Problem:
Can you write out the whole listing exactly?

*** Begin section ***

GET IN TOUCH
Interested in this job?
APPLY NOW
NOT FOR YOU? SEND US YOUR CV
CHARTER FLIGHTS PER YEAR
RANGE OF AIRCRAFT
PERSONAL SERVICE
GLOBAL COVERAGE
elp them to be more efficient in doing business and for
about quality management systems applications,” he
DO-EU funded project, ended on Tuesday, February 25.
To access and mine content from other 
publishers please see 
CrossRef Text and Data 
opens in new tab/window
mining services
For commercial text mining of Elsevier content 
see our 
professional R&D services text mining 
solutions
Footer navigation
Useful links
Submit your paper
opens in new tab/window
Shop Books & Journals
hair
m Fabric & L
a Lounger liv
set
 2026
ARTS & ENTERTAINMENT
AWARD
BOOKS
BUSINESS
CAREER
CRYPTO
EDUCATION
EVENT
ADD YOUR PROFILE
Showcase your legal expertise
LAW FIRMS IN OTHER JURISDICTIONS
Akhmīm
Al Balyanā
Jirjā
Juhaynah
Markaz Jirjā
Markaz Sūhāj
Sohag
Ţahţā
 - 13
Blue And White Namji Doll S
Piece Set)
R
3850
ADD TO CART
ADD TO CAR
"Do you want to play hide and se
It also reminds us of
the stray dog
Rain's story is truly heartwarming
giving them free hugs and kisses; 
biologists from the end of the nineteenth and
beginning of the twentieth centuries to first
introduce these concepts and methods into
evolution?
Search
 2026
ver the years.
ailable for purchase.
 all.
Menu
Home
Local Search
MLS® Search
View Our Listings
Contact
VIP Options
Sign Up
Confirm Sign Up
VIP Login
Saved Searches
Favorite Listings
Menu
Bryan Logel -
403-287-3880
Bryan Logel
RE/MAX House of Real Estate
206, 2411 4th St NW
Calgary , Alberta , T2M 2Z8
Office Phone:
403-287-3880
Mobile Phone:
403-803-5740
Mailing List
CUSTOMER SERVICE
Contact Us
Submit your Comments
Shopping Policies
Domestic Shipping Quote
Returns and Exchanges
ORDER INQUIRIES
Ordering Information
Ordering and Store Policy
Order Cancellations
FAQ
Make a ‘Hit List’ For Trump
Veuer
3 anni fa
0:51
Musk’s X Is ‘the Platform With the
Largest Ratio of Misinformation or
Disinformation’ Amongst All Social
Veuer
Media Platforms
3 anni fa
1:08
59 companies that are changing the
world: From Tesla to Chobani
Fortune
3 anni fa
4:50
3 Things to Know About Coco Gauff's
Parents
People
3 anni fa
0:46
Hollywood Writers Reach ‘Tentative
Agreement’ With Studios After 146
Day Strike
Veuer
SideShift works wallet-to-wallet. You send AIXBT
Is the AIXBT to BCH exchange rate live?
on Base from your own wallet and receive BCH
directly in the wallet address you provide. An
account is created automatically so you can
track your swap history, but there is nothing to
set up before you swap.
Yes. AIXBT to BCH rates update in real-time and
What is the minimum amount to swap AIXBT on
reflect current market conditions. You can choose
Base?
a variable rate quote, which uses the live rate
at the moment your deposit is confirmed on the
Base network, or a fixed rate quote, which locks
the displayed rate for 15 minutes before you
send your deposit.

*** End section ***

Expected answer:
GET IN TOUCH
Interested in this job?
APPLY NOW
NOT FOR YOU? SEND US YOUR CV
CHARTER FLIGHTS PER YEAR
RANGE OF AIRCRAFT
PERSONAL SERVICE
GLOBAL COVERAGE
elp them to be more efficient in doing business and for
about quality management systems applications,” he
DO-EU funded project, ended on Tuesday, February 25.
To access and mine content from other 
publishers please see 
CrossRef Text and Data 
opens in new tab/window
mining services
For commercial text mining of Elsevier content 
see our 
professional R&D services text mining 
solutions
Footer navigation
Useful links
Submit your paper
opens in new tab/window
Shop Books & Journals
hair
m Fabric & L
a Lounger liv
set
 2026
ARTS & ENTERTAINMENT
AWARD
BOOKS
BUSINESS
CAREER
CRYPTO
EDUCATION
EVENT
ADD YOUR PROFILE
Showcase your legal expertise
LAW FIRMS IN OTHER JURISDICTIONS
Akhmīm
Al Balyanā
Jirjā
Juhaynah
Markaz Jirjā
Markaz Sūhāj
Sohag
Ţahţā
 - 13
Blue And White Namji Doll S
Piece Set)
R
3850
ADD TO CART
ADD TO CAR
"Do you want to play hide and se
It also reminds us of
the stray dog
Rain's story is truly heartwarming
giving them free hugs and kisses; 
biologists from the end of the nineteenth and
beginning of the twentieth centuries to first
introduce these concepts and methods into
evolution?
Search
 2026
ver the years.
ailable for purchase.
 all.
Menu
Home
Local Search
MLS® Search
View Our Listings
Contact
VIP Options
Sign Up
Confirm Sign Up
VIP Login
Saved Searches
Favorite Listings
Menu
Bryan Logel -
403-287-3880
Bryan Logel
RE/MAX House of Real Estate
206, 2411 4th St NW
Calgary , Alberta , T2M 2Z8
Office Phone:
403-287-3880
Mobile Phone:
403-803-5740
Mailing List
CUSTOMER SERVICE
Contact Us
Submit your Comments
Shopping Policies
Domestic Shipping Quote
Returns and Exchanges
ORDER INQUIRIES
Ordering Information
Ordering and Store Policy
Order Cancellations
FAQ
Make a ‘Hit List’ For Trump
Veuer
3 anni fa
0:51
Musk’s X Is ‘the Platform With the
Largest Ratio of Misinformation or
Disinformation’ Amongst All Social
Veuer
Media Platforms
3 anni fa
1:08
59 companies that are changing the
world: From Tesla to Chobani
Fortune
3 anni fa
4:50
3 Things to Know About Coco Gauff's
Parents
People
3 anni fa
0:46
Hollywood Writers Reach ‘Tentative
Agreement’ With Studios After 146
Day Strike
Veuer
SideShift works wallet-to-wallet. You send AIXBT
Is the AIXBT to BCH exchange rate live?
on Base from your own wallet and receive BCH
directly in the wallet address you provide. An
account is created automatically so you can
track your swap history, but there is nothing to
set up before you swap.
Yes. AIXBT to BCH rates update in real-time and
What is the minimum amount to swap AIXBT on
reflect current market conditions. You can choose
Base?
a variable rate quote, which uses the live rate
at the moment your deposit is confirmed on the
Base network, or a fixed rate quote, which locks
the displayed rate for 15 minutes before you
send your deposit.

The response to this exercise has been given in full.